(Every month, we at The Spool select a Filmmaker of the Month, honoring the life and works of influential auteurs with a singular voice, for good or ill. For the month of May, we’re taking a deep dive into the lively, humanist wonders of one of animation’s greatest voices, Hayao Miyazaki. Keep up with the rest of May’s Filmmaker of the Month coverage here.)
Aside from the literal pig-headedness of the titular character, there are little-to-no elements of magic to be found in Hayao Miyazaki’s Porco Rosso. Some might see this as a vast departure from the usually mythical and dense fantasy elements of his other films, but to his credit, this provides Miyazaki the opportunity to find the magical in the otherwise mundane, and to highlight wonder in our own reality, treacherous and devious as it may be. It’s allegedly one of Miyazaki’s most personal films, the rare movie in his oeuvre that was made for adults first but made accessible to children.
Plus, it’s about seaplane pirates. Who doesn’t love seaplane pirates?
Set above the Mediterranean Seas post-World War One, Porco Rosso follows the exploits of the eponymous pork-headed hero himself (voiced by Michael Keaton in the English dub!), an ex-army pilot now positioned as the most ruthless bounty hunter in the land. The local sea pirates can’t stand his heroic exploits and hire Donald Curtiss (Cary Elwes), an American pilot with dreams of Hollywood stardom, to take Porco down. The rivalry between Curtiss and Porco provides the spine for a film that is otherwise populated with the signature Miyazaki touches of fanciful flight sequences and intimate human interaction.
With Porco Rosso, Miyazaki seizes upon the opportunity to master a balance of wacky physical comedy and introspective human drama. For a film about treacherous fighter pilots, everyone from the get-go seems to be having a jolly good time. The young schoolgirls kidnapped by the Mamma Aiuto gang in the film’s opening sequence finding nothing but joy and excitement from this predicament, and the gang members themselves finding idiotic frustration when being pursued by Porco. Even Curtiss mainly comes off as a dullard who wants to impress and woo more than anything else. There’s not much villainy on display, just general greed and idiocy, which provides a lighter journey than one might expect.
For a film about treacherous fighter pilots, everyone from the get-go seems to be having a jolly good time.
If the film truly does have a villain, it’s Porco’s own selfishness and crude attitude. Watching the film again after many years, it truly escaped my mind that Porco’s “spell” isn’t really given a detailed explanation, at least in the original Japanese version, and his boarish transformation seems to have almost been willed onto himself. Porco has never been able to forgive himself for his failure to save his fellow pilots in a vicious dogfight with enemy combatants, deciding to crudely take out his failures on the world around him. His face is merely a reflection of how he thinks the world must see him.

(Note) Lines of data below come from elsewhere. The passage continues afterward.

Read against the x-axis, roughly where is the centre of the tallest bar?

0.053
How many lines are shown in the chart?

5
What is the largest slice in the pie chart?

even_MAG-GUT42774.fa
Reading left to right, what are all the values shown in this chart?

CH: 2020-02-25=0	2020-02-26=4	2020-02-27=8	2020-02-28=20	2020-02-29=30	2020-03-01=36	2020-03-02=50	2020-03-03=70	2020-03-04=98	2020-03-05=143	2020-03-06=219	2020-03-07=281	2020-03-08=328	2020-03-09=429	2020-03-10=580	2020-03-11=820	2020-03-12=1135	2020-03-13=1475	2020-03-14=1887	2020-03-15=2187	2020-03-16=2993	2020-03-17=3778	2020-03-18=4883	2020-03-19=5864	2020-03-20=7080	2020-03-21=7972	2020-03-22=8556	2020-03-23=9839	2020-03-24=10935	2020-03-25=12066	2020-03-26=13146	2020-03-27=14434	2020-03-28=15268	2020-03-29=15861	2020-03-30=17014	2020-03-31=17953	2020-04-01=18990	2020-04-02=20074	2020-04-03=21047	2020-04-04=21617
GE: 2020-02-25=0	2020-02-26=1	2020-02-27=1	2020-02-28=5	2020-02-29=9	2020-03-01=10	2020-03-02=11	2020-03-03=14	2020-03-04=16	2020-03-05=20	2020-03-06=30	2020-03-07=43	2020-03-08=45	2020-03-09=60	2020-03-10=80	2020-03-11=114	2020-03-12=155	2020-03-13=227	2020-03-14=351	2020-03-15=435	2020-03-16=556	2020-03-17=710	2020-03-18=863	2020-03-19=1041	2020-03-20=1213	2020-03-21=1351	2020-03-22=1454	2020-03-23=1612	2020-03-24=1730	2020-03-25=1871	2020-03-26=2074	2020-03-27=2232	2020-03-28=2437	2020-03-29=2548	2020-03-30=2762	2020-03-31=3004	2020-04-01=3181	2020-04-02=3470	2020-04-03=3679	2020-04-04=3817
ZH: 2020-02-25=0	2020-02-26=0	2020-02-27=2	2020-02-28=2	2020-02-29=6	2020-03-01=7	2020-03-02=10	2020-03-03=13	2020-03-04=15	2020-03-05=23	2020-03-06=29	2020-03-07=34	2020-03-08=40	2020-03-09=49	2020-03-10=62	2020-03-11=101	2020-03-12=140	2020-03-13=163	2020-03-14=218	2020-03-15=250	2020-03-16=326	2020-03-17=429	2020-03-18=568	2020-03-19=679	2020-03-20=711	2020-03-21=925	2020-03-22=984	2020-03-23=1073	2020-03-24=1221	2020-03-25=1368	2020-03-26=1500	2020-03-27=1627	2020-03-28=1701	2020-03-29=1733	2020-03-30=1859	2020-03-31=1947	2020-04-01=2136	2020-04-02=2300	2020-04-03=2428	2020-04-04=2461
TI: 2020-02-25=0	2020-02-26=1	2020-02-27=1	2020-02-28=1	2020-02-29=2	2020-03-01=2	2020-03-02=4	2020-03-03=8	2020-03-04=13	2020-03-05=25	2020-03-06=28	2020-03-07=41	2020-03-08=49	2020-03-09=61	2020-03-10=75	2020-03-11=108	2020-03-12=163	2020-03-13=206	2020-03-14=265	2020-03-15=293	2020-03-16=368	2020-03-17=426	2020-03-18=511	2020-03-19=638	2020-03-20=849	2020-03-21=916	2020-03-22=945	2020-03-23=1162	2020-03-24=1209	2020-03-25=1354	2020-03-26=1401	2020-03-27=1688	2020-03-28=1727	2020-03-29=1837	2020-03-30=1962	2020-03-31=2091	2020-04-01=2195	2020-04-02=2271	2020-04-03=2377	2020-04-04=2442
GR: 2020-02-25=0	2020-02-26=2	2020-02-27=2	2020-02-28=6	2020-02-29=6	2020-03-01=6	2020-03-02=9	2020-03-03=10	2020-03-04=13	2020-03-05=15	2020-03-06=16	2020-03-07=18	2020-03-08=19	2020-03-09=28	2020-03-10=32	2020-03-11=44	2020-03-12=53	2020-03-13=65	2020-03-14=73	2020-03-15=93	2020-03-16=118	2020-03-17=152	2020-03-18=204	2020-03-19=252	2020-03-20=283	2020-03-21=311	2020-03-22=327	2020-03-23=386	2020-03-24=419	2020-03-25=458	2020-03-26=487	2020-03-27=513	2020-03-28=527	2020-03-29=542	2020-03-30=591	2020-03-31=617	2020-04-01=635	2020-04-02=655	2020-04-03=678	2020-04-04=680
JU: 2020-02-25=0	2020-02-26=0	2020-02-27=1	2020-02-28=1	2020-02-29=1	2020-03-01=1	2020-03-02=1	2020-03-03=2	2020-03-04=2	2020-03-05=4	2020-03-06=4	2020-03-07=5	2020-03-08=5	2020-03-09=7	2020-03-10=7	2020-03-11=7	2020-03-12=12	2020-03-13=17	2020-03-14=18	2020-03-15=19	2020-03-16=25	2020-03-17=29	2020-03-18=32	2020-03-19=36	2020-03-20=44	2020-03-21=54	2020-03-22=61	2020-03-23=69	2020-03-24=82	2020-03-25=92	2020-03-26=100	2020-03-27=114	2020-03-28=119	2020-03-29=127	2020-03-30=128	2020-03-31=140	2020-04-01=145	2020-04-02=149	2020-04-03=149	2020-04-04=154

Porco, to his credit, certainly doesn’t make it easy for people to like him. He refuses to admit his feelings towards local hotel owner and cabaret singer Gina, although she isn’t too shy about her own stirrings towards the swine-head. He constantly throws sexist jabs towards his mechanic partner, Fio, even after she does a killer job on repairing his plane. Porco’s attitude towards women is, frankly, rather piggish throughout the film – it’s really only when he’s able to open himself up and allow kindness into his world that he starts to get a new outlook on the world around him. (The ambiguous ending also leads us to believe the world might have a new outlook on him too).
The film’s signature feature, of course, is its depiction of the sheer majesty of flight, with all the wonder we’ve come to associate with Miyazaki. Each plane is captured with such immaculate detail, they seem to take on a life of their own outside of their respective pilot. Porco’s signature red fighter plane almost exists as its own character — a signature entity we tie our hearts to amongst the manic chaos of the film’s final battle sequence.
Porco Rosso may not reach the mythic heights of Princess Mononoke nor the emotional depths of Spirited Away, but as with all Miyazaki films, it stands as a testament to how he has revolutionized the craft of animation through exquisite detail in design and character. You’d be a fool to tell Miyazaki that pigs can’t fly.